**PAGE EXTRACT:**

━━━━━━━━━━━━━━━━

The court held that “no entity, other than that one designated by the state, can dictate to an attorney where, what, how or when he should represent his client. With all due respect, surely that decision shall not be determined by the NCAA and its member institutions, no matter what the Defendant utters is the purpose of the rule. If the Defendant intends to deal with this athlete or any athlete in good faith, the student-athlete should have the opportunity to have the tools present (in this case an attorney) that would allow him to make a wise decision without automatically being deemed a professional, especially when such contractual negotiations can be overwhelming, even to those who are skilled in their implementation.”
Ultimately, Andy Oliver settled the case with the NCAA for a reported $750,000, and as part of the settlement, the order declaring the rule void was vacated. As the Wetzler case demonstrates, however, the NCAA is still enforcing the rule, although it suspended Wetzler for only 20% of the season, compared to suspending Oliver for the 2008 postseason and 70% of the 2009 season (reduced from one year).

Wetzler Singled Out:
Most of the 316 unsigned drafted players in 2013 probably had advisors who had at least some direct contact with the club, yet Wetzler was singled out by the NCAA simply because the Phillies decided to report the contact with the NCAA.
Why would the Phillies attempt to have a player suspended? They may want future players they draft to fear using an agent to create an unfair advantage in the negotiations. In other words, they may want to exploit the bizarre NCAA rule for their own advantage, figuring it will save them lots of money and that they will be able to sign more players without agents correcting any misinformation or incomplete information provided by the team. This will certainly create a backlash. For example, agents may encourage players not to fill out any draft questionnaires for the Phillies or to submit to any predraft meetings with them, which could prevent the Phillies from being able to accurately access players’ signability.

━━━━━━━━━━━━━━━━

**GIVEN DATA:**
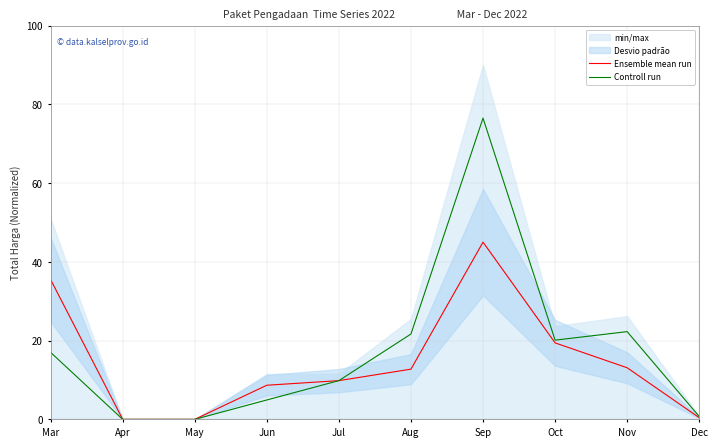

How many categories are shown in the chart?

10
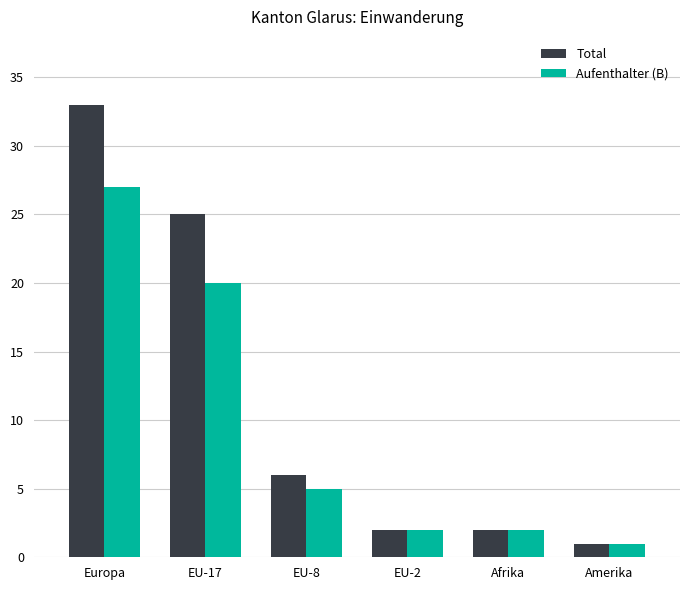

What are all the series names shown in the legend?

Total, Aufenthalter (B)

━━━━━━━━━━━━━━━━

**QUESTIONS TO ANSWER:**
**a.** Decide whether each statement agrees with the passage about the NCAA agent rule: (i) Andy Oliver settled with the NCAA for a reported $750,000. (ii) The NCAA suspended Wetzler for half of the season. (iii) The order declaring the rule void stayed in force after the settlement. Answer yes or no for each, and quote the words of the passage that decide it.
**b.** Quote the passage about the NCAA agent rule word for word, beginning at the words "Ultimately, Andy Oliver" and stopping after "with the NCAA.".
Rely only on the passage about the NCAA agent rule, not on the data or outside knowledge.

**RESULTS FOR THE EXERCISE:**
**a.**
(i) Yes: "Andy Oliver settled the case with the NCAA for a reported $750,000"
(ii) No: "it suspended Wetzler for only 20% of the season"
(iii) No: "the order declaring the rule void was vacated"

**b.**
Ultimately, Andy Oliver settled the case with the NCAA for a reported $750,000, and as part of the settlement, the order declaring the rule void was vacated. As the Wetzler case demonstrates, however, the NCAA is still enforcing the rule, although it suspended Wetzler for only 20% of the season, compared to suspending Oliver for the 2008 postseason and 70% of the 2009 season (reduced from one year).

Wetzler Singled Out:
Most of the 316 unsigned drafted players in 2013 probably had advisors who had at least some direct contact with the club, yet Wetzler was singled out by the NCAA simply because the Phillies decided to report the contact with the NCAA.